By the way: I think SAP documentation is getting better and better since more architecture diagrams like the one above are created.
There is one thing you should definitely keep in mind: The R logic is stored within R operators in the HANA systems and transferred together with database date to the R Server. The calculations are performed on the R server and the data is given back to the HANA system. This has some consequences:
- there is no R logic persisted in the R Server
- this scenario creates network traffic
- the calculation of the R server will slow down the HANA queries
- the most important data type in R you will use in analytical tasks is data.frame (and maybe data.table) – data types for columnar data
Those aspects will be discussed in later blogs. In this blog entry I will introduce another scenario which is the one I am doing most of my time so far. But before doing so I would like to discuss the following question: is it reasonable to work directly with the R server in above mentioned inside-out scenario. I don’t think so and I explain my reasons in the following.

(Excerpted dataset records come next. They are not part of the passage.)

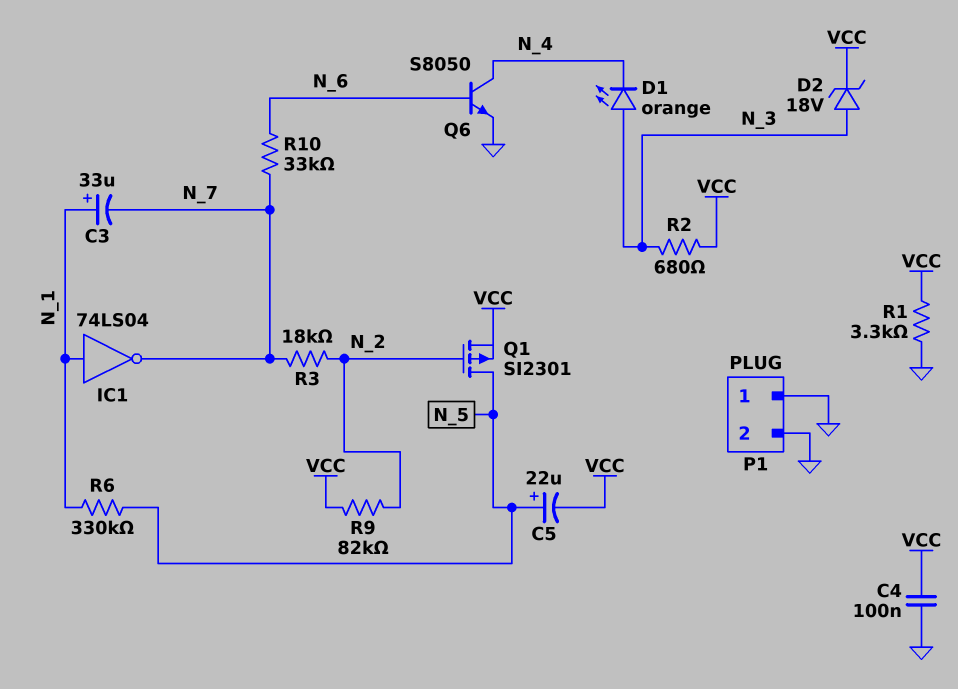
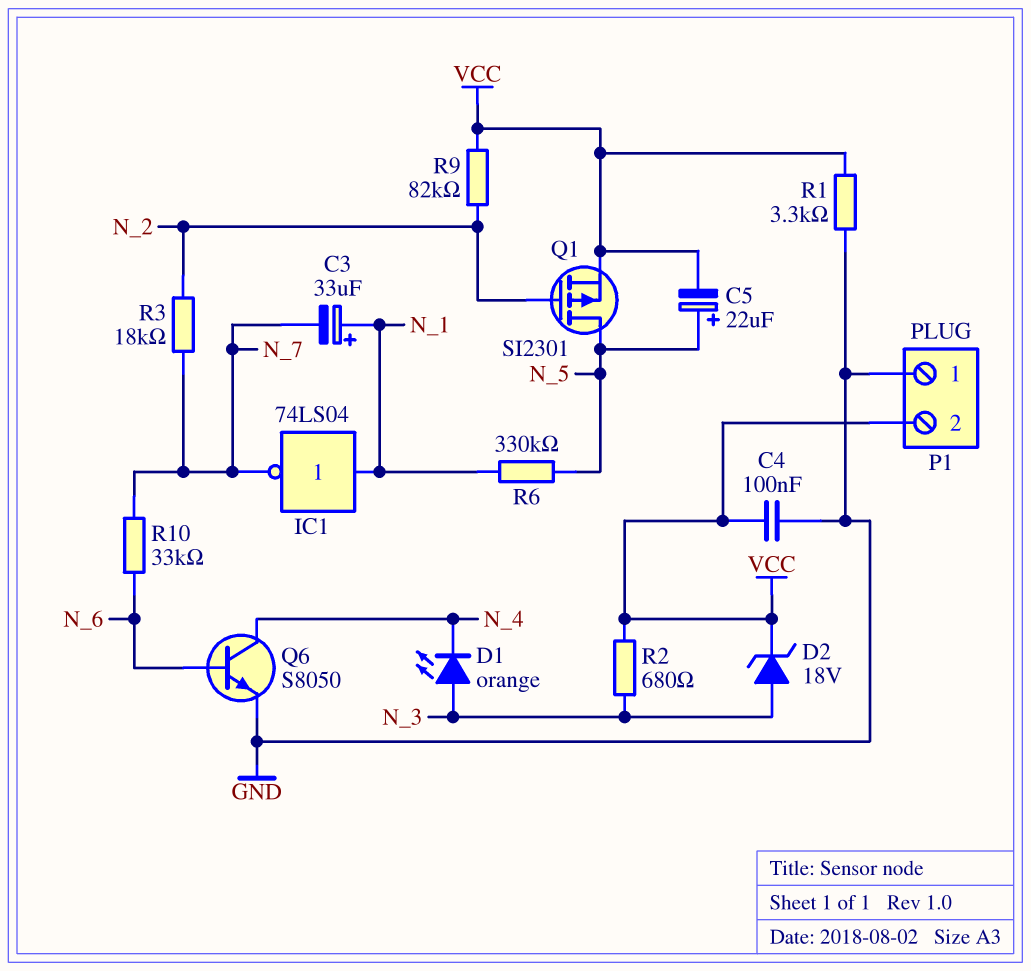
P1 pin 2: GND -> VCC

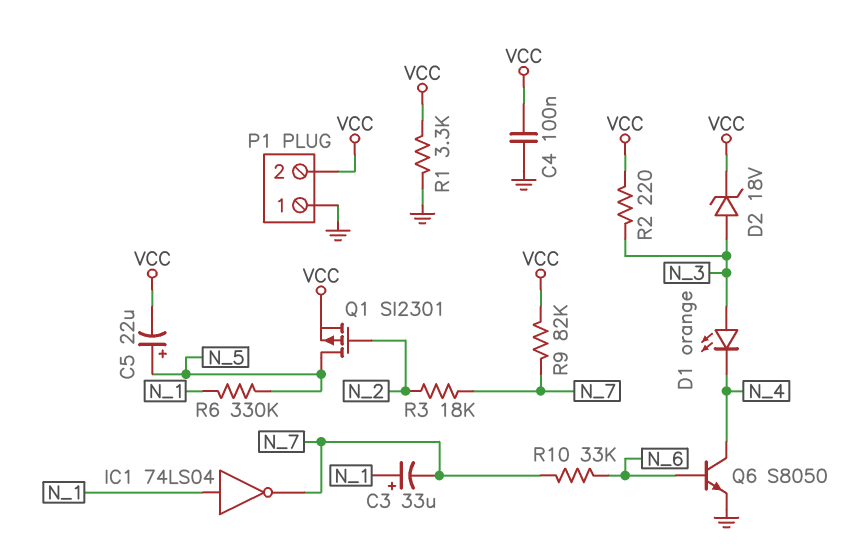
R2: 680 (N_3, VCC) -> 220 (N_3, VCC)
R9: 82k (N_2, VCC) -> 82k (N_7, VCC)

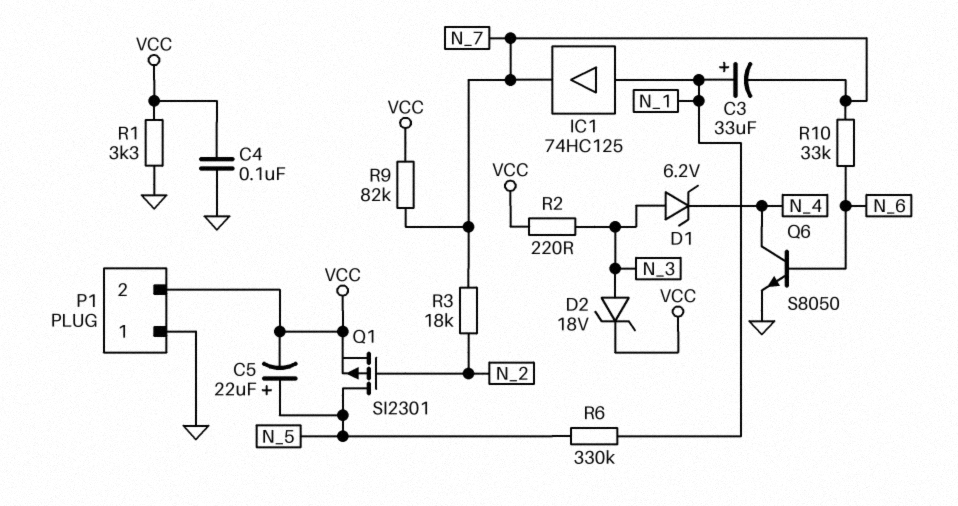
D1: LED orange (A N_3, K N_4) -> zener 6.2V (A N_3, K N_4)
IC1: NOT 74LS04 (in N_1, out N_7) -> buffer 74HC125 (in N_1, out N_7)

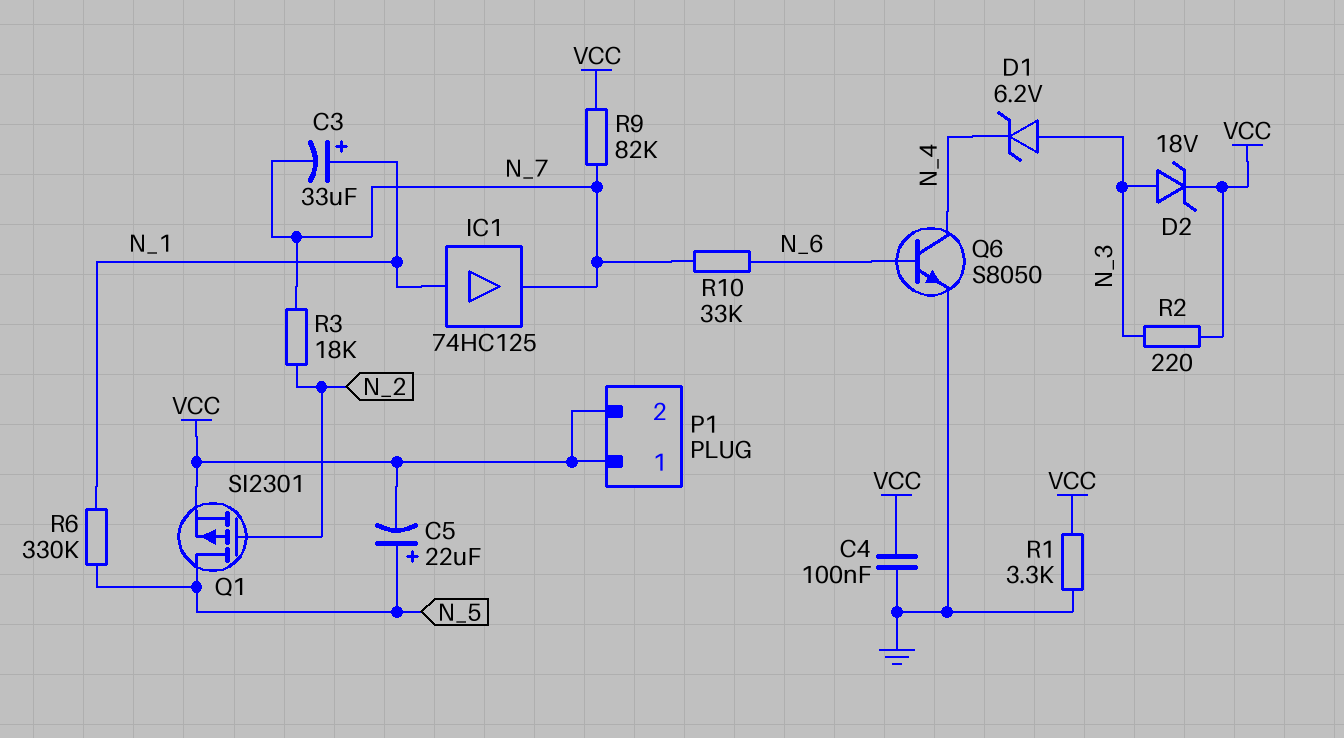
P1 pin 1: GND -> VCC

Not Recommended: Intrusion into the R Server
Supposed, you installed a server for the above mentioned “inside-out scenario”. In theory (and so far I have no reason to recommend it) you could work directly with this R server to create your R applications: just log on to R server, use packages like RODBC to perform ETL, execution of DDL and other commands. This could be done by establishing an ODBC connection:
connection <- odbcConnect(“hana”, uid=”system”, pwd=”secret”)
But again, I don’t recommend it for many reasons:
- complexity, especially if you have dedicated application logic on R servers in file systems and workspaces
- integration problems: if those artifacts should be accessible from HANA in inside-out calls as well, then this is a deep intrusion into the system and you would have to use undocumented features.
I have to admit that I have no experience with this scenario. I consider it possible to work this way but it seems to be reasonable and only experts could work that way. Moreover sooner or later you will need additional R packages like RHANA which is up to my knowledge not officially released for SAP customers. So unless you don’t have solutions for above mentioned problems (which I don’t have) I can’t recommend it.
At the moment the “Outside-In” scenario works fine for me. I work like described in the beginning of the blog. But instead of working with flat files containing the data I can access the HANA directly. The only thing I have to take care of are that the data size transferred to the R studio on my PC can be huge. There are special R libraries that can deal with massive data, but this topic for another topic. In fact this is not rocket science since R is very open and can import data from many sources and there
In blog entry I described the two integration scenarios of HANA and R. The “Outside-In” approach is a no rocket science – fetching data from databases is a best practice. The “Inside-Out” approach is far more interesting. I consider as promising
- visualization of Calculation Views using R operators in Fiori Apps using APF: http://scn.sap.com/community/developer-center/front-end/blog/2015/04/01/analysis-path-framework-a-hidden-gem-for-creating-awesome-analytical-apps
- best practices to work with massive data in R
- analytical business rules that are called from SAP Decision Service Management.
- Using R for advanced calculations like optimization: https://cran.r-project.org/web/views/Optimization.html
But those are topics for other blogs.